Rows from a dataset
-------
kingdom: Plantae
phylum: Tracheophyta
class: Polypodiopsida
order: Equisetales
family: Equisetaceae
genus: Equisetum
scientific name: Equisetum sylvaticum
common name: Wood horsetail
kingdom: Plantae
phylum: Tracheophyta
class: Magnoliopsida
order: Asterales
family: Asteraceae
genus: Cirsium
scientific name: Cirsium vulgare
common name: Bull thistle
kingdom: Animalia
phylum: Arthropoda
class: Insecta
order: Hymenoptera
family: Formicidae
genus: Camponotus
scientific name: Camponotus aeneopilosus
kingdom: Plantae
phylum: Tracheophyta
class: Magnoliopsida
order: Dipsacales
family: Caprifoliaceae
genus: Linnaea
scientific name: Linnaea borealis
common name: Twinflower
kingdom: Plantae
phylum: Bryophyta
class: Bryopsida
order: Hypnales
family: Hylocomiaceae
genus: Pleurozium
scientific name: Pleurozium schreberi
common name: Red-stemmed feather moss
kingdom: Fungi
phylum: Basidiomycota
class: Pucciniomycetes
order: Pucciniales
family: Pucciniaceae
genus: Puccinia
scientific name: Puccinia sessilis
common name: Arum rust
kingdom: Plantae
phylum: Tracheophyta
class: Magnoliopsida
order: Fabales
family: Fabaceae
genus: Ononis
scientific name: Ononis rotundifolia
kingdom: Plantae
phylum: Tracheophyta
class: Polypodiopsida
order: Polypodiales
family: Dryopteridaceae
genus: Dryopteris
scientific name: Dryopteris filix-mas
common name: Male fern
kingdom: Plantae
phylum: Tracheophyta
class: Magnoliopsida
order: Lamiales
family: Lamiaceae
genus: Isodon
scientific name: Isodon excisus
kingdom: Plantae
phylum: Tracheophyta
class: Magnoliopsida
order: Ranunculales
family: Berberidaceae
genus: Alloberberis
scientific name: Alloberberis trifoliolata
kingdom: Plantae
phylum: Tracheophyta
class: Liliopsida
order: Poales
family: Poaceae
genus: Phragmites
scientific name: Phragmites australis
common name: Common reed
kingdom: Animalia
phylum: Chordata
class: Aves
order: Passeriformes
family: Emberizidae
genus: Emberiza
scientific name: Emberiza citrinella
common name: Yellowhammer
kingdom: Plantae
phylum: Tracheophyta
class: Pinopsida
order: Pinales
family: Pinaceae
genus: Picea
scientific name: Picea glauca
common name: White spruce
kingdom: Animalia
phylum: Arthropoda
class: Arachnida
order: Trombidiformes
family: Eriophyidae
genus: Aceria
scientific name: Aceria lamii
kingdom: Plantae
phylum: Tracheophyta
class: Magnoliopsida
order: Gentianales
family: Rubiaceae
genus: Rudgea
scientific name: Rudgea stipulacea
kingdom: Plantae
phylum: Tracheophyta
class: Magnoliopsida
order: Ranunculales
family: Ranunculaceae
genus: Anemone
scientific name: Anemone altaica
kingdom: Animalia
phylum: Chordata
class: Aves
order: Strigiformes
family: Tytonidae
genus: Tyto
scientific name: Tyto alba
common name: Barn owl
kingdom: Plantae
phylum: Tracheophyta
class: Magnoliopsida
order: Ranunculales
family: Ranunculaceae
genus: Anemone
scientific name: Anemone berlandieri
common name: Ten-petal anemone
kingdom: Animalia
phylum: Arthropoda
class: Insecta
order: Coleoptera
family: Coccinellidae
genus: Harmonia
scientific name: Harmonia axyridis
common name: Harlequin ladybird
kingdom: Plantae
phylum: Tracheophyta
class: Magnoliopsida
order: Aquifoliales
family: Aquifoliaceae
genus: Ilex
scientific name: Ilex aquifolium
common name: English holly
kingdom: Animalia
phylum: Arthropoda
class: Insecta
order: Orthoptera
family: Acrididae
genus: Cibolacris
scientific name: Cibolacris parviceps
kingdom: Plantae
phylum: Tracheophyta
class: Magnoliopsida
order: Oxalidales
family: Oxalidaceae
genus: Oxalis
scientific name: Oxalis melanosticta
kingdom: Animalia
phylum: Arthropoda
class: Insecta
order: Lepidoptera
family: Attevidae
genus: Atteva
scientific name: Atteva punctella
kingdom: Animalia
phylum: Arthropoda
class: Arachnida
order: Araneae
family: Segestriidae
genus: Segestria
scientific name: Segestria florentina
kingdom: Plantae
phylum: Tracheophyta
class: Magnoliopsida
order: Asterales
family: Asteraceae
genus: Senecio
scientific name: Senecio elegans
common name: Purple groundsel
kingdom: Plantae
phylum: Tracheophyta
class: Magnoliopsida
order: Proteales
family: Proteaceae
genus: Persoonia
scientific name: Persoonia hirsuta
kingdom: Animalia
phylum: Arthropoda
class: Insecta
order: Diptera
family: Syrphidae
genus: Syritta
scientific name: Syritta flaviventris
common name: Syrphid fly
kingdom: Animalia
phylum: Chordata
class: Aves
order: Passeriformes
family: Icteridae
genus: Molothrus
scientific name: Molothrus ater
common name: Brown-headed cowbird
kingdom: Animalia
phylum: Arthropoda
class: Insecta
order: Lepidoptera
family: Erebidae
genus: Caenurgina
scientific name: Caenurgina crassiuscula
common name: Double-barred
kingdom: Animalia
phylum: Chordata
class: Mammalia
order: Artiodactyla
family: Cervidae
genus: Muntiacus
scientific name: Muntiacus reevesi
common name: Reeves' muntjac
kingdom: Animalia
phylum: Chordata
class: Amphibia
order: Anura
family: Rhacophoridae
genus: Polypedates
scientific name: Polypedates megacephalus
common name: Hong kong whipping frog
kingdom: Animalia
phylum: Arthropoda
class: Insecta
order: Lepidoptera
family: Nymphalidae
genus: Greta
-------
▸ **Set task**: Reproduce these records with every "common name" switched to "vernacular name", leaving everything else as it is.

▸ **Answer to the task**:
kingdom: Plantae
phylum: Tracheophyta
class: Polypodiopsida
order: Equisetales
family: Equisetaceae
genus: Equisetum
scientific name: Equisetum sylvaticum
vernacular name: Wood horsetail
kingdom: Plantae
phylum: Tracheophyta
class: Magnoliopsida
order: Asterales
family: Asteraceae
genus: Cirsium
scientific name: Cirsium vulgare
vernacular name: Bull thistle
kingdom: Animalia
phylum: Arthropoda
class: Insecta
order: Hymenoptera
family: Formicidae
genus: Camponotus
scientific name: Camponotus aeneopilosus
kingdom: Plantae
phylum: Tracheophyta
class: Magnoliopsida
order: Dipsacales
family: Caprifoliaceae
genus: Linnaea
scientific name: Linnaea borealis
vernacular name: Twinflower
kingdom: Plantae
phylum: Bryophyta
class: Bryopsida
order: Hypnales
family: Hylocomiaceae
genus: Pleurozium
scientific name: Pleurozium schreberi
vernacular name: Red-stemmed feather moss
kingdom: Fungi
phylum: Basidiomycota
class: Pucciniomycetes
order: Pucciniales
family: Pucciniaceae
genus: Puccinia
scientific name: Puccinia sessilis
vernacular name: Arum rust
kingdom: Plantae
phylum: Tracheophyta
class: Magnoliopsida
order: Fabales
family: Fabaceae
genus: Ononis
scientific name: Ononis rotundifolia
kingdom: Plantae
phylum: Tracheophyta
class: Polypodiopsida
order: Polypodiales
family: Dryopteridaceae
genus: Dryopteris
scientific name: Dryopteris filix-mas
vernacular name: Male fern
kingdom: Plantae
phylum: Tracheophyta
class: Magnoliopsida
order: Lamiales
family: Lamiaceae
genus: Isodon
scientific name: Isodon excisus
kingdom: Plantae
phylum: Tracheophyta
class: Magnoliopsida
order: Ranunculales
family: Berberidaceae
genus: Alloberberis
scientific name: Alloberberis trifoliolata
kingdom: Plantae
phylum: Tracheophyta
class: Liliopsida
order: Poales
family: Poaceae
genus: Phragmites
scientific name: Phragmites australis
vernacular name: Common reed
kingdom: Animalia
phylum: Chordata
class: Aves
order: Passeriformes
family: Emberizidae
genus: Emberiza
scientific name: Emberiza citrinella
vernacular name: Yellowhammer
kingdom: Plantae
phylum: Tracheophyta
class: Pinopsida
order: Pinales
family: Pinaceae
genus: Picea
scientific name: Picea glauca
vernacular name: White spruce
kingdom: Animalia
phylum: Arthropoda
class: Arachnida
order: Trombidiformes
family: Eriophyidae
genus: Aceria
scientific name: Aceria lamii
kingdom: Plantae
phylum: Tracheophyta
class: Magnoliopsida
order: Gentianales
family: Rubiaceae
genus: Rudgea
scientific name: Rudgea stipulacea
kingdom: Plantae
phylum: Tracheophyta
class: Magnoliopsida
order: Ranunculales
family: Ranunculaceae
genus: Anemone
scientific name: Anemone altaica
kingdom: Animalia
phylum: Chordata
class: Aves
order: Strigiformes
family: Tytonidae
genus: Tyto
scientific name: Tyto alba
vernacular name: Barn owl
kingdom: Plantae
phylum: Tracheophyta
class: Magnoliopsida
order: Ranunculales
family: Ranunculaceae
genus: Anemone
scientific name: Anemone berlandieri
vernacular name: Ten-petal anemone
kingdom: Animalia
phylum: Arthropoda
class: Insecta
order: Coleoptera
family: Coccinellidae
genus: Harmonia
scientific name: Harmonia axyridis
vernacular name: Harlequin ladybird
kingdom: Plantae
phylum: Tracheophyta
class: Magnoliopsida
order: Aquifoliales
family: Aquifoliaceae
genus: Ilex
scientific name: Ilex aquifolium
vernacular name: English holly
kingdom: Animalia
phylum: Arthropoda
class: Insecta
order: Orthoptera
family: Acrididae
genus: Cibolacris
scientific name: Cibolacris parviceps
kingdom: Plantae
phylum: Tracheophyta
class: Magnoliopsida
order: Oxalidales
family: Oxalidaceae
genus: Oxalis
scientific name: Oxalis melanosticta
kingdom: Animalia
phylum: Arthropoda
class: Insecta
order: Lepidoptera
family: Attevidae
genus: Atteva
scientific name: Atteva punctella
kingdom: Animalia
phylum: Arthropoda
class: Arachnida
order: Araneae
family: Segestriidae
genus: Segestria
scientific name: Segestria florentina
kingdom: Plantae
phylum: Tracheophyta
class: Magnoliopsida
order: Asterales
family: Asteraceae
genus: Senecio
scientific name: Senecio elegans
vernacular name: Purple groundsel
kingdom: Plantae
phylum: Tracheophyta
class: Magnoliopsida
order: Proteales
family: Proteaceae
genus: Persoonia
scientific name: Persoonia hirsuta
kingdom: Animalia
phylum: Arthropoda
class: Insecta
order: Diptera
family: Syrphidae
genus: Syritta
scientific name: Syritta flaviventris
vernacular name: Syrphid fly
kingdom: Animalia
phylum: Chordata
class: Aves
order: Passeriformes
family: Icteridae
genus: Molothrus
scientific name: Molothrus ater
vernacular name: Brown-headed cowbird
kingdom: Animalia
phylum: Arthropoda
class: Insecta
order: Lepidoptera
family: Erebidae
genus: Caenurgina
scientific name: Caenurgina crassiuscula
vernacular name: Double-barred
kingdom: Animalia
phylum: Chordata
class: Mammalia
order: Artiodactyla
family: Cervidae
genus: Muntiacus
scientific name: Muntiacus reevesi
vernacular name: Reeves' muntjac
kingdom: Animalia
phylum: Chordata
class: Amphibia
order: Anura
family: Rhacophoridae
genus: Polypedates
scientific name: Polypedates megacephalus
vernacular name: Hong kong whipping frog
kingdom: Animalia
phylum: Arthropoda
class: Insecta
order: Lepidoptera
family: Nymphalidae
genus: Greta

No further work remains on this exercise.